<<<<

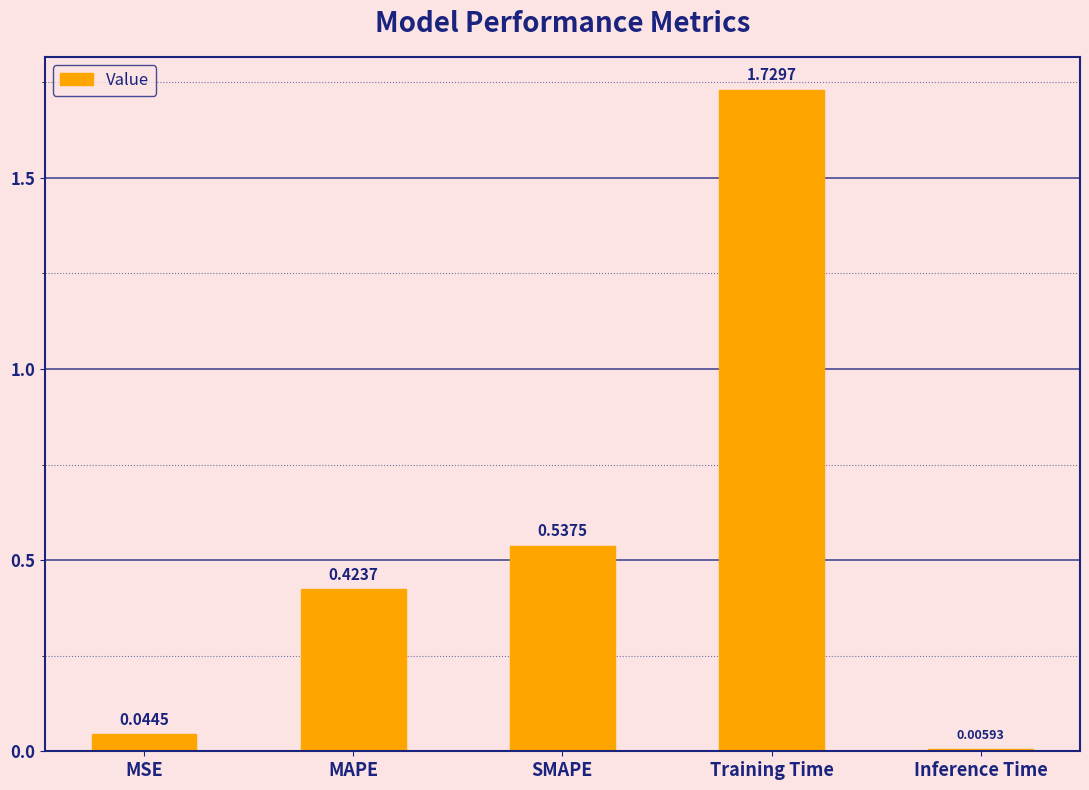

What is the label of the 3rd bar from the right?

SMAPE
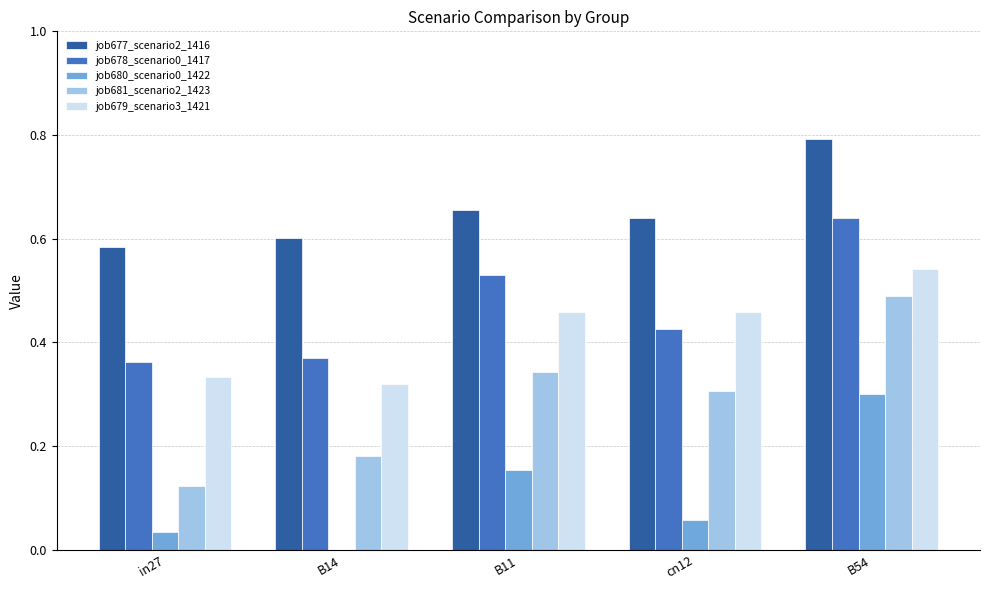

At which label does job678_scenario0_1417 reach its peak?

B54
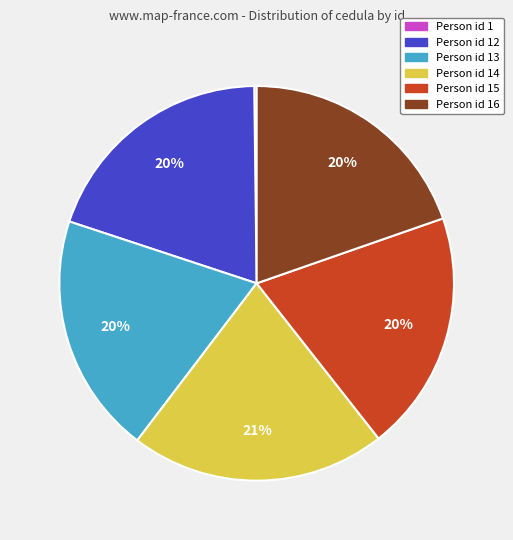

Does any single category account for the majority?

No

>>>>

▶ [Instructions for the task]:
Please reproduce the whole listing above word for word, leaving out the pictures.

▶ [Task result]:
What is the label of the 3rd bar from the right?

SMAPE

At which label does job678_scenario0_1417 reach its peak?

B54

Does any single category account for the majority?

No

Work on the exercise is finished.